KONY:2012 – Is it a Scam?

KONY 2012, a documentary produced by non-profit Invisible Children, has all the necessary elements to become quickly viral as it has been receiving millions of views on YouTube and Vimeo.

Almost everyone I know posted links on Facebook, Twitter and other social networking sites to show their support of the said cause. Even Rihanna has announced that she will be helping to “fight the cause” by supporting the organization and helping them put together a new video.

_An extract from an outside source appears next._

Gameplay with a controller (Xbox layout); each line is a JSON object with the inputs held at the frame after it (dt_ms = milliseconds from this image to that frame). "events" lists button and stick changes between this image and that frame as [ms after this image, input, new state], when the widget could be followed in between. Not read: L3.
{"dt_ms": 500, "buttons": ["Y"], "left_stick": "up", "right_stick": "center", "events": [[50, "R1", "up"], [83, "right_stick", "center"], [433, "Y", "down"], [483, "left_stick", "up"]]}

The video awakens the feelings of the viewers by telling a story of several children being abused, starting out the video with a few stats on social networking and how it could empower us to do something, change something. Isn’t it fulfilling to feel that you’re able to do something just by clicking that Like, Share and Tweet button? Of course we all want to be part of something that will make history. And that is one of the several elements that made the video an instant hit.

You can evaluate Invisible Children’s 2011 budget and jusdge for yourself whether it’s a scam or not. $1,074,273 was allocated to travel and $1,724,993 was allocated to staff compensation.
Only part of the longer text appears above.